## ASSIGNED TASK
Each record must be copied in full and unchanged; any image it holds is excluded.

## SUPPLIED MATERIAL
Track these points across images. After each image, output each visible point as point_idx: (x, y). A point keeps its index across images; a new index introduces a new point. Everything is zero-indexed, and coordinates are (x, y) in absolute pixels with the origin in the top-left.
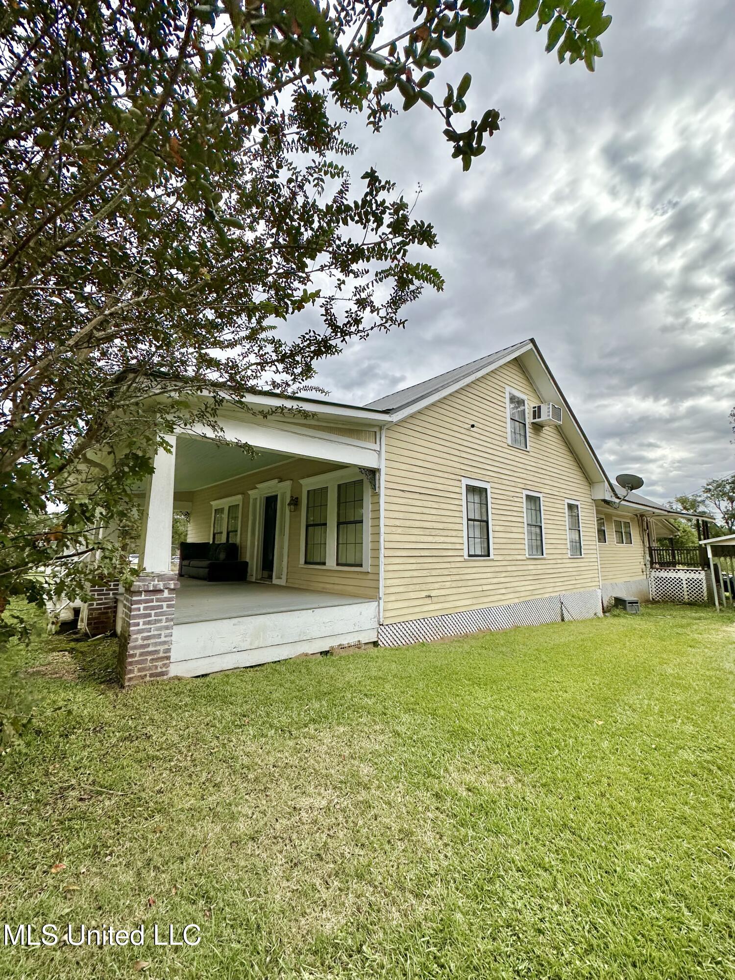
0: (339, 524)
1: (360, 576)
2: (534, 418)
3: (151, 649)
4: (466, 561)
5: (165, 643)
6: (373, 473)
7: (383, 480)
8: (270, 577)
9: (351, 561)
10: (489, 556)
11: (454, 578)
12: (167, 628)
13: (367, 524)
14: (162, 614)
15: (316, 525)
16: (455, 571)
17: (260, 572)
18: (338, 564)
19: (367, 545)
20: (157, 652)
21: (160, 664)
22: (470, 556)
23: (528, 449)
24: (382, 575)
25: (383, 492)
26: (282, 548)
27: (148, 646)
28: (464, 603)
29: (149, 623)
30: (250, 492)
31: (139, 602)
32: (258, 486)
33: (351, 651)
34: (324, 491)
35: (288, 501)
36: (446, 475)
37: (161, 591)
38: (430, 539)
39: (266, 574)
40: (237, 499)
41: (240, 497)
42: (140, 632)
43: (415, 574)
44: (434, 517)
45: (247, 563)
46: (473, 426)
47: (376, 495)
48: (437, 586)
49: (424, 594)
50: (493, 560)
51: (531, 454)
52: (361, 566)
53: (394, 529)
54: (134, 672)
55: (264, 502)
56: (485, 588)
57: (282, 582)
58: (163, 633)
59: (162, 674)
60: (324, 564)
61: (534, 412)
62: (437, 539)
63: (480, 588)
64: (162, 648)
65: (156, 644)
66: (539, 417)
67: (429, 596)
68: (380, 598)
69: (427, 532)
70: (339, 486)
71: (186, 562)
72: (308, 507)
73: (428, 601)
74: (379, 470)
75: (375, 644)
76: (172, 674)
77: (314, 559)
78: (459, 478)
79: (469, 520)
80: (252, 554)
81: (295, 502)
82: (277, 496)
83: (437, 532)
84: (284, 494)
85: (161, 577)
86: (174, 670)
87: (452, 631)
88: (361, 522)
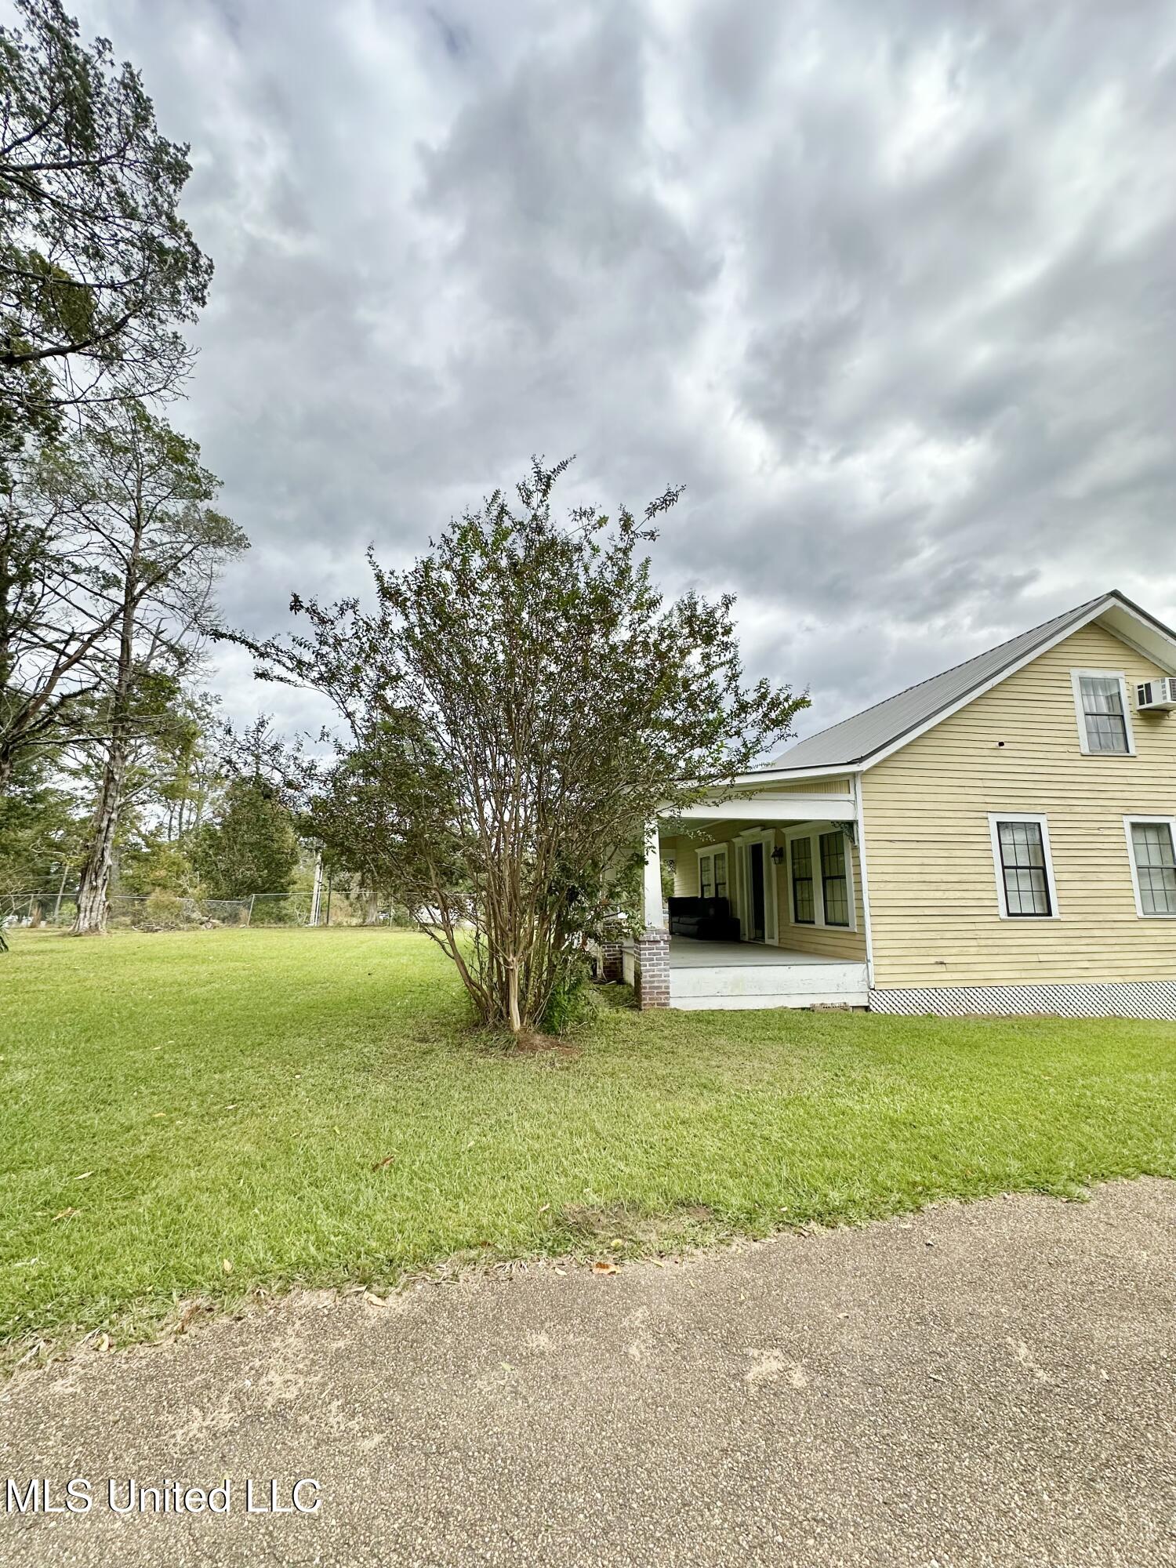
0: (824, 879)
1: (849, 937)
2: (1141, 703)
3: (656, 984)
4: (1003, 921)
5: (665, 981)
6: (850, 825)
7: (861, 832)
8: (763, 937)
9: (839, 919)
10: (1049, 914)
11: (983, 942)
12: (665, 970)
13: (850, 879)
14: (661, 959)
15: (802, 879)
16: (983, 934)
17: (753, 931)
18: (827, 923)
19: (852, 904)
20: (660, 987)
21: (663, 996)
22: (1010, 915)
23: (1133, 751)
24: (869, 936)
25: (862, 845)
26: (771, 904)
27: (653, 982)
28: (1003, 975)
29: (653, 965)
30: (734, 840)
31: (645, 949)
32: (742, 833)
33: (835, 1010)
34: (807, 841)
35: (772, 850)
36: (960, 814)
37: (658, 942)
38: (939, 894)
39: (759, 932)
40: (722, 847)
41: (724, 845)
42: (648, 971)
43: (918, 935)
44: (943, 868)
45: (738, 921)
46: (1001, 744)
47: (856, 848)
48: (954, 951)
49: (933, 960)
50: (1059, 921)
51: (1140, 758)
52: (847, 925)
53: (882, 885)
54: (646, 1000)
55: (749, 850)
56: (1042, 958)
57: (775, 942)
58: (663, 973)
59: (664, 1004)
60: (813, 922)
61: (1141, 693)
62: (948, 895)
63: (1035, 958)
64: (663, 985)
65: (659, 981)
66: (1149, 701)
67: (942, 963)
68: (869, 961)
69: (933, 886)
70: (821, 837)
71: (675, 919)
72: (793, 859)
73: (942, 968)
74: (856, 822)
75: (867, 1008)
76: (672, 1006)
77: (804, 918)
78: (984, 815)
79: (1004, 867)
80: (743, 909)
81: (779, 853)
82: (761, 845)
83: (949, 886)
84: (768, 844)
85: (658, 932)
86: (674, 1004)
87: (982, 1008)
88: (844, 877)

## RESULT OF THE TASK
Track these points across images. After each image, output each visible point as point_idx: (x, y). A point keeps its index across images; a new index introduces a new point. Everything is zero-indexed, and coordinates are (x, y) in absolute pixels with the origin in the top-left.
0: (339, 524)
1: (360, 576)
2: (534, 418)
3: (151, 649)
4: (466, 561)
5: (165, 643)
6: (373, 473)
7: (383, 480)
8: (270, 577)
9: (351, 561)
10: (489, 556)
11: (454, 578)
12: (167, 628)
13: (367, 524)
14: (162, 614)
15: (316, 525)
16: (455, 571)
17: (260, 572)
18: (338, 564)
19: (367, 545)
20: (157, 652)
21: (160, 664)
22: (470, 556)
23: (528, 449)
24: (382, 575)
25: (383, 492)
26: (282, 548)
27: (148, 646)
28: (464, 603)
29: (149, 623)
30: (250, 492)
31: (139, 602)
32: (258, 486)
33: (351, 651)
34: (324, 491)
35: (288, 501)
36: (446, 475)
37: (161, 591)
38: (430, 539)
39: (266, 574)
40: (237, 499)
41: (240, 497)
42: (140, 632)
43: (415, 574)
44: (434, 517)
45: (247, 563)
46: (473, 426)
47: (376, 495)
48: (437, 586)
49: (424, 594)
50: (493, 560)
51: (531, 454)
52: (361, 566)
53: (394, 529)
54: (134, 672)
55: (264, 502)
56: (485, 588)
57: (282, 582)
58: (163, 633)
59: (162, 674)
60: (324, 564)
61: (534, 412)
62: (437, 539)
63: (480, 588)
64: (162, 648)
65: (156, 644)
66: (539, 417)
67: (429, 596)
68: (380, 598)
69: (427, 532)
70: (339, 486)
71: (186, 562)
72: (308, 507)
73: (428, 601)
74: (379, 470)
75: (375, 644)
76: (172, 674)
77: (314, 559)
78: (459, 478)
79: (469, 520)
80: (252, 554)
81: (295, 502)
82: (277, 496)
83: (437, 532)
84: (284, 494)
85: (161, 577)
86: (174, 670)
87: (452, 631)
88: (361, 522)
0: (824, 879)
1: (849, 937)
2: (1141, 703)
3: (656, 984)
4: (1003, 921)
5: (665, 981)
6: (850, 825)
7: (861, 832)
8: (763, 937)
9: (839, 919)
10: (1049, 914)
11: (983, 942)
12: (665, 970)
13: (850, 879)
14: (661, 959)
15: (802, 879)
16: (983, 934)
17: (753, 931)
18: (827, 923)
19: (852, 904)
20: (660, 987)
21: (663, 996)
22: (1010, 915)
23: (1133, 751)
24: (869, 936)
25: (862, 845)
26: (771, 904)
27: (653, 982)
28: (1003, 975)
29: (653, 965)
30: (734, 840)
31: (645, 949)
32: (742, 833)
33: (835, 1010)
34: (807, 841)
35: (772, 850)
36: (960, 814)
37: (658, 942)
38: (939, 894)
39: (759, 932)
40: (722, 847)
41: (724, 845)
42: (648, 971)
43: (918, 935)
44: (943, 868)
45: (738, 921)
46: (1001, 744)
47: (856, 848)
48: (954, 951)
49: (933, 960)
50: (1059, 921)
51: (1140, 758)
52: (847, 925)
53: (882, 885)
54: (646, 1000)
55: (749, 850)
56: (1042, 958)
57: (775, 942)
58: (663, 973)
59: (664, 1004)
60: (813, 922)
61: (1141, 693)
62: (948, 895)
63: (1035, 958)
64: (663, 985)
65: (659, 981)
66: (1149, 701)
67: (942, 963)
68: (869, 961)
69: (933, 886)
70: (821, 837)
71: (675, 919)
72: (793, 859)
73: (942, 968)
74: (856, 822)
75: (867, 1008)
76: (672, 1006)
77: (804, 918)
78: (984, 815)
79: (1004, 867)
80: (743, 909)
81: (779, 853)
82: (761, 845)
83: (949, 886)
84: (768, 844)
85: (658, 932)
86: (674, 1004)
87: (982, 1008)
88: (844, 877)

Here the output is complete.